Se seguiamo l’esempio dei martiri e crediamo nella parola del Signore, allora comprenderemo la sublime libertà e la gioia con la quale essi andarono incontro alla morte. Così come ci viene suggerito da Gesù nel Vangelo di Matteo: “Non abbiate paura di quelli che uccidono il corpo, ma non hanno potere di uccidere l’anima”. L’eternità che ci attende relativizza il tempo, le circostanze, le storie del presente e ci libera dalla tentazione di mettere radici troppo profonde su questa terra. Siamo di passaggio e la vita cristiana si realizza come un meraviglioso pellegrinaggio verso il Paradiso.
La celebrazione odierna imprima nel nostro cuore il desiderio di pregare e di abbracciare gli innumerevoli martiri anonimi, in questo Paese e nel resto del mondo, i quali, specie nell’ultimo secolo, hanno offerto la propria vita per Cristo o hanno sofferto pesanti persecuzioni a causa del suo nome.

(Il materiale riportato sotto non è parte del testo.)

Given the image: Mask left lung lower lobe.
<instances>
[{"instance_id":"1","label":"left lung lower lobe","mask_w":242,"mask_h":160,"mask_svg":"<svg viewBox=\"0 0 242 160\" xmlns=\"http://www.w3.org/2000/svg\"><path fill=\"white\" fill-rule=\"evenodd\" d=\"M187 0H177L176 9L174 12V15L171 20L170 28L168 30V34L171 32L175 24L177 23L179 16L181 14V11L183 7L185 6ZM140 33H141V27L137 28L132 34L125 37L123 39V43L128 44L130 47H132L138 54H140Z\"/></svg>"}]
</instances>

C’è un martirio che tutti siamo chiamati a vivere, quello che ci viene richiesto dal Signore: rinnegare noi stessi quotidianamente e abbracciare con fede le nostre croci, senza la paura di non farcela, ma con la fiduciosa speranza riposta in Dio che ci sostiene in ogni passo.
L’eredità dei martiri argentanesi può ispirare tutti noi ad operare in armonia per una società più giusta, libera e riconciliata, contribuendo così alla pace e alla difesa dei valori autenticamente umani in questo Paese e nelle realtà di tutta la Diocesi. Amen.